Limit scope of borrow (automagically)?

Hi

I made an attempt to use closures within a function for convenience but the borrow checker struck me down… Code example:

pub fn main() {
    let mut i: u32 = 0;
    let mut f = || {
        i += 1;
    };
    f();
    println!("i = {}", i); 
}

This fails because the closure borrow i for the lifetime of main(). What I imagined (with high hopes) would happen was:

pub fn main() {
    let mut i: u32 = 0;
    let mut f = || {
        i += 1;
    };
    // Borrow of i starts here with f() call
    f();
    // Borrow of i ends here

    // Safe to borrow again.
    println!("i = {}", i); 
}

Technically I don’t see any issues with this… Or?

What you want will be enabled by non-lexical lifetimes, whose stabilization is currently being worked on.

// The only addition:
#![feature(nll)]

pub fn main() {
    let mut i: u32 = 0;
    let mut f = || {
        i += 1;
    };
    f();
    println!("i = {}", i); 
}

Playground link

1 Like

Thanks for quick reply!! I knew nll was in the works and I’ve been waiting for it for a long time :slight_smile: I wasn’t sure though if this case would also be solved by that.

Awesome!

What’s the minimum nightly needed for this feature?

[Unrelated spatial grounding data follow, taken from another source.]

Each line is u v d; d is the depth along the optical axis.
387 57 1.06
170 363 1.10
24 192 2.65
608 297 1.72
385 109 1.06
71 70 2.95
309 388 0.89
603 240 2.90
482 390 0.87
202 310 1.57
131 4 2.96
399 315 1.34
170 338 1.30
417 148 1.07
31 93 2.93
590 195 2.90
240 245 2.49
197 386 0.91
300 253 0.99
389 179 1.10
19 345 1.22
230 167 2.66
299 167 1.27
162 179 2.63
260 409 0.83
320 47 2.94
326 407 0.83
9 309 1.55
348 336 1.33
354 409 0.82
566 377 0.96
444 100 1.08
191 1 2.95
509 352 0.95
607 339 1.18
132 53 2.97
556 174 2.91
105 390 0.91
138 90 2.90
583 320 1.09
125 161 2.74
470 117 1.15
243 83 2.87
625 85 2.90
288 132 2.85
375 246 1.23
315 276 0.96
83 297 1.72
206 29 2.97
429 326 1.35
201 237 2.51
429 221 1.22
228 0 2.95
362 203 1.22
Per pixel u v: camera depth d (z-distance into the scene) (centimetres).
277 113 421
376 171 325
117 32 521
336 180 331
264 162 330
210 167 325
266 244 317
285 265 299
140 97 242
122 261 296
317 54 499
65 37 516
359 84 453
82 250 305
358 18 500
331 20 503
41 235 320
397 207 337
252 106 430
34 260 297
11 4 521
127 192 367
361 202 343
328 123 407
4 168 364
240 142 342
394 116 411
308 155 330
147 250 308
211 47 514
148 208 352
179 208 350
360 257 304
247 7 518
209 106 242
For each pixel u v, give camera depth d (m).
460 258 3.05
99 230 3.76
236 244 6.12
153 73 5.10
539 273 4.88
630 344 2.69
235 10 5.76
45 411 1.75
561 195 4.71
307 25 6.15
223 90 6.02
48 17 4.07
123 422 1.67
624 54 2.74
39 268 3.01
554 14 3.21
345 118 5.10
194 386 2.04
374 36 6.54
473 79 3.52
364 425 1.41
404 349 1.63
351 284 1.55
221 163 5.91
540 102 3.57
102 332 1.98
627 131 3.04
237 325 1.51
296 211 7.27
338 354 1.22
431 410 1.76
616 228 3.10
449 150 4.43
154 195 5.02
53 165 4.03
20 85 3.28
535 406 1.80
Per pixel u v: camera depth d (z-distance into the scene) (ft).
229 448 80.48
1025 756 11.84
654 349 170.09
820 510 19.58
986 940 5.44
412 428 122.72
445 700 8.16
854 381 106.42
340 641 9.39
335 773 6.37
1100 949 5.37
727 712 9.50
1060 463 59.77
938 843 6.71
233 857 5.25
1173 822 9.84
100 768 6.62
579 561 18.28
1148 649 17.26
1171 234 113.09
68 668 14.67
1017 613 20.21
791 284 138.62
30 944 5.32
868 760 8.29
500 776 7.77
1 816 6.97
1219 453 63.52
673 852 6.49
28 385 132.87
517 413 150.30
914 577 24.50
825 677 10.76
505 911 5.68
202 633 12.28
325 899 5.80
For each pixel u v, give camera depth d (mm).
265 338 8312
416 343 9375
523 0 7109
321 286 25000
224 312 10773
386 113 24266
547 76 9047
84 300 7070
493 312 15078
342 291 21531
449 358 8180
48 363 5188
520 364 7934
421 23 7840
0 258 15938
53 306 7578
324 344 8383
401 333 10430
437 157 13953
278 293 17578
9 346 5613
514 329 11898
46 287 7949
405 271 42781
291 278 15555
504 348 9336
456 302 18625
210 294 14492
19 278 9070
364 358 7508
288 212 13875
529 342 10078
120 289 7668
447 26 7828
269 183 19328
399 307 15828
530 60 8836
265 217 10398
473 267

Even NLL is not so precise. The borrow still starts when the closure is created. The previous example has merely shown how NLL can reason about the "last use" of the mutable borrow.

#![feature(nll)]

pub fn main() {
    let mut i: u32 = 0;
    let mut f = || {
        i += 1;
    };
    println!("i = {}", i);
    f();
}
   Compiling playground v0.0.1 (file:///playground)
error[E0502]: cannot borrow `i` as immutable because it is also borrowed as mutable
 --> src/main.rs:8:24
  |
5 |     let mut f = || {
  |                 -- mutable borrow occurs here
6 |         i += 1;
  |         - previous borrow occurs due to use of `i` in closure
7 |     };
8 |     println!("i = {}", i);
  |                        ^ immutable borrow occurs here
9 |     f();
  |     - borrow later used here

That's hard to say. One could look for the first nightly that added the feature gate, but chances are it doesn't actually do anything in that version. It's a feature under active development.

Maybe defmac can solve your problem. This crate provides a nice way to declare lambda-like macro. With macro, there’s no lifetime error as they’re not even exist on runtime :wink:

This is almost exactly an example in the closures section of the Rust Book, it can be done with regular lexical lifetimes:

fn main() {
    let mut i: u32 = 0;
    {
        let mut f = || {
            i += 1;
        };
        f();
    }
    println!("i = {}", i); 
}
1 Like

Be careful, I’ve experimented with NLL and found some ICEs using it. That’s why I’ve turned it back off again. So keep in mind that YMMV when using this unstable feature :slight_smile:

Could NLL theoretically allow this “macro-like” case, too? So that it treats all captured vars as only being borrowed for the duration of the closure call (if the closure doesn’t escape)? I think it would be useful to allow this (if possible) to reduce the need for many such small macros and make these kind of use cases more ergonomic.